Руджеро не спорил. Все еще что-то беззвучно шепча, он двинулся к двери, слыша, как за спиной звякнул металл: врач бросил ланцет в миску. Доминиканец ускорил шаги, почти выбегая из библиотеки. Напоследок ему почудилось, что тот самый портрет сумрачно и укоряюще смотрит ему в спину.
* * *Полковник стоял на террасе, рассеянно глядя вдаль. На кампаниле Святого Марка недавно отбили час ночи.
Позади послышались шелестящие шаги.
– Отец Руджеро, – не оборачиваясь, констатировал кондотьер. – Что там?
– Бениньо колдует вовсю, – отозвался доминиканец, приближаясь к парапету и тяжело опираясь на него. Орсо нахмурился, но промолчал. Несколько минут протекли в обессиленной тишине, затем монах сухо заметил:
– Не самый мудрый поступок, полковник, обрушить на ее сиятельство столько потрясений за один рассказ.
На шее военного вздрогнуло сухожилие: он понял упрек.
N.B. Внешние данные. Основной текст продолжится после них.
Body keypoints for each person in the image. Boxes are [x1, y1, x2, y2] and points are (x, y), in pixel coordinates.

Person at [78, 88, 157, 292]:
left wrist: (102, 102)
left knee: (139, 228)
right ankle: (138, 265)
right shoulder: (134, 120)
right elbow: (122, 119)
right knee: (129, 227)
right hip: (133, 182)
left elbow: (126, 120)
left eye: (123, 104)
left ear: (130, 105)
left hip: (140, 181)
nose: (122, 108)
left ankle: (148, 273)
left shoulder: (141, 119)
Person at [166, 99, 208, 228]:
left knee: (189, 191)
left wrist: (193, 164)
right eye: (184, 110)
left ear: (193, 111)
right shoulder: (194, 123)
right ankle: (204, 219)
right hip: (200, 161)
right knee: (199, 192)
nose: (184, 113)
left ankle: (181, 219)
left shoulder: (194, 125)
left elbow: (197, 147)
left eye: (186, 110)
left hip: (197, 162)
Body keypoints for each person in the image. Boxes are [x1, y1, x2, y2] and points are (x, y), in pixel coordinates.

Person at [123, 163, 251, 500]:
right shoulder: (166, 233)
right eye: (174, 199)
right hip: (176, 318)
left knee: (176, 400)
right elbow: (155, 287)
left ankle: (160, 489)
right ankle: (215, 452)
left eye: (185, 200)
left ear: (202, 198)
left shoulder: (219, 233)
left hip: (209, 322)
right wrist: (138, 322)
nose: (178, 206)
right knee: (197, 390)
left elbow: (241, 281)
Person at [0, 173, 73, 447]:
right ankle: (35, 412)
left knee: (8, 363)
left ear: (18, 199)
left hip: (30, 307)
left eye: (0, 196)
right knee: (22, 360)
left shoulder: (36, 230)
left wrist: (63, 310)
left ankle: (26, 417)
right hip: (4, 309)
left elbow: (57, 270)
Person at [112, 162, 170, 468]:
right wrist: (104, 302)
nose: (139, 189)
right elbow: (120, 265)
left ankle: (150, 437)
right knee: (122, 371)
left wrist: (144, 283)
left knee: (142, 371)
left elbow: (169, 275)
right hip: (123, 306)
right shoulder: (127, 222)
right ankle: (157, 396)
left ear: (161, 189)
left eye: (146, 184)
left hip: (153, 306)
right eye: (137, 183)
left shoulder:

– Возможно, – глухо ответил он, – но после провала в Кампано я думал, что должен хоть чем-то…
– Не оправдывайтесь. Вам просто невыносима мысль остаться в дураках. И вы поторопились прикрыть свою высокомерную шею, похваставшись сомнительным успехом. Моим успехом, заметьте.
Голос Руджеро набрал силу – снова вспыхнула злость, забывшаяся было среди суматохи этого вечера. Но Орсо лишь отмахнулся:
– Святой отец, вы будто дитя, у которого другой карапуз отнял желудевого солдатика. Неужели вы не понимаете, что ничего не добились бы от Мак-Рорка? Я знаю это племя. Этот молодой осел скорее умер бы в вашей пыточной, не принеся никакого толка, зато до колик гордый собой. Сила тут бесполезна. Так что уймите заносчивость и просто доверьте парня мне. Я подберу к нему ключ.
Монах помолчал, сжимая зубы. Снова взглянул на собеседника.
– Что же вы хотя бы о нем не доложили, раз так хотели утешить ее сиятельство? – Еще начиная эту фразу, Руджеро уже чувствовал, что звучит она мелочно и сварливо, но полковник ответил совершенно серьезно:
– Потому что ее сиятельство страдает, а страдающий человек непредсказуем. Кто знает, не понадобится ли герцогине в дурной день жертвенный буйвол. И смогу ли я ее ослушаться. Нет, Руджеро. Эту игру нам придется доиграть самим. И солдатиков делить нам лучше без взрослых.